Nous vivions autrefois, sans le savoir, de l’autre côté du gouffre numérique. Je me souviens de la première fois où j’ai entendu le mot « Internet » : lors d’une randonnée dans les bois de Ness en Irlande du Nord. Mon père, autodidacte et insatiablement curieux, nous a parlé d’une invention qui allait se répandre « comme une fusée à travers le monde, changeant tout ». L’une des exigences du rôle de parent est d’être non seulement un roc mais aussi un punching-ball alors que votre enfant teste ses limites et pousse sa chance. Ma sœur et moi, deux mini harpies, avons immédiatement commencé à le taquiner au sujet de ses prédictions de voyance, qu’il a supportées en levant stoïquement comme à son habitude les yeux au ciel.
Que nous étions stupides.
Bien que la génération X ait été la dernière des humains analogues, nous avons grandi avec des ordinateurs. Mais l’internet était vaste, en expansion constante, et allait impacter chaque aspect de la vie. C’était, pour mon jeune esprit, un « ecumenopolis », une cité mondiale colossale, incandescente de possibilités. Ma première visite dans un cybercafé a été époustouflante, bien que construit à la va-vite comme l’était ce genre de d’endroit à l’époque. Habitué depuis longtemps à voir des proches partir pour Boston et au-delà et disparaître, il était étonnant de pouvoir communiquer en temps réel, avec facilité et à peu de frais, avec des inconnus habitant de l’autre côté de la Terre.

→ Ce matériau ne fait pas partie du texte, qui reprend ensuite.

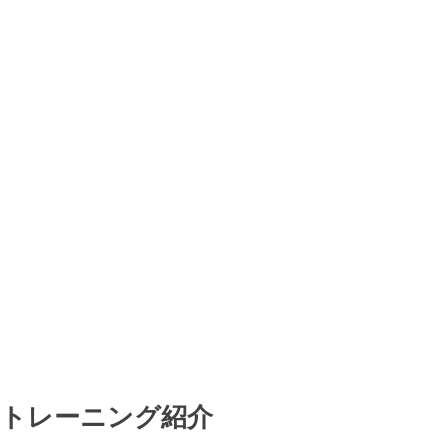
トレーニング紹介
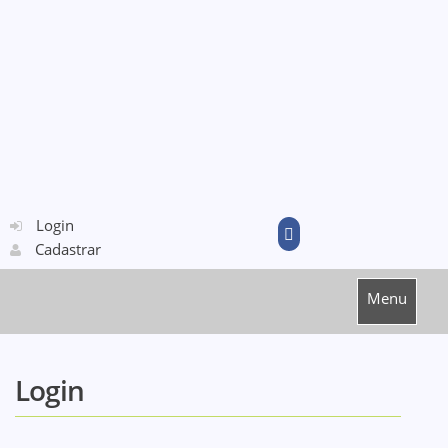
Login
Cadastrar
Menu
Login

C’était une force enivrante. Mais le délire ravageur ne pouvait durer.
Internet devait causer une rupture encore plus profonde que l’imprimerie, les vols habités ou l’électrification de masse. Et pourtant, j’ai le sentiment que la véritable division n’est pas avant et après internet ; mais plutôt avant et après sa transformation d’un cosmos au potentiel en expansion perpétuelle en sa contraction dans le village global où nous sommes maintenant piégés. Un univers expansionniste s’effondrant en néo-féodalisme. Voici l’histoire de comment le marché dévore tout, y compris nos rêves les plus fous — et cela se produit à cause de jeux de langage auxquels nous ne pouvons résister.

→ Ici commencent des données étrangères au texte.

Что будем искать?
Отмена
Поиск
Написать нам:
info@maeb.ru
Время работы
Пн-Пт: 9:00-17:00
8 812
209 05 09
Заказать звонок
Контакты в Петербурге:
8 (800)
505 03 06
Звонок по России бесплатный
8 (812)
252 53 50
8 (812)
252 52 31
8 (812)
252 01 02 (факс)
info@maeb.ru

‘C’était une force enivrante. Mais le délire ravageur ne pouvait durer.’Autrefois, les charlatans profitaient des superstitions, lisaient des présages dans les comètes ou vendaient des os. Avec l’avènement de la science moderne sont venus les alchimistes promettant des élixirs de jeunesse ou la transmutation du plomb en or. La Révolution Industrielle a donné naissance à toutes sortes d’escrocs vantant des remèdes mécaniques et médicaux miracles. Les « Oscilloclastes » guérissaient soi-disant de n’importe quel mal par ondes radio. L’élixir de Daffy pouvait tout soulager, des vapeurs à l’adénopathie. Le Coca-Cola suffisait à dissiper l’addiction à la morphine. Certains innovateurs croyaient en leurs produits, même lorsque les conséquences étaient sérieuses — les sirops calmants qui plongeaient les bébés victoriens dans un sommeil permanent ou les cures revitalisantes au radium qui faisaient s’effondrer les mâchoires. Les spectacles de médecine sont considérés comme l’apogée de cette tendance : des foires ambulantes de charlatans qui soulageaient les habitants de leur argent et de leur naïveté. Puis ils ont disparu, absorbés dans l’entité pan-globale impie de la publicité du XXIe siècle.
Il est difficile d’accepter, en observant les pécheurs et les dupes du passé depuis les hauteurs vertigineuses du progrès, que nous résidons dans l’âge d’or du charlatanisme. Nous aimons penser que nous avons une vision plus nette du commerce — mais les objets sont le moindre de nos soucis. Aujourd’hui, le problème n’est plus la vente de produits douteux.
Les entreprises d’aujourd’hui traitent désormais en biens immatériels : les modes de vie, les philosophies, les régimes, l’image de soi et l’ambition sont tous devenus des actifs commercialisables. Elles nous promettent des raccourcis vers le statut, essentiels dans une ère de labeur précaire, ainsi que des solutions rapides à nos innombrables déficits économiques, politiques et spirituels. Elles vendent l’arnaque — ou plutôt la perspective d’y échapper. Elles nous sont livrées non plus par les médias démodés que sont les panneaux d’affichage et la télévision, mais directement injectées dans les réseaux sociaux, transmises via des algorithmes reposant sur nos goûts et nos lacunes.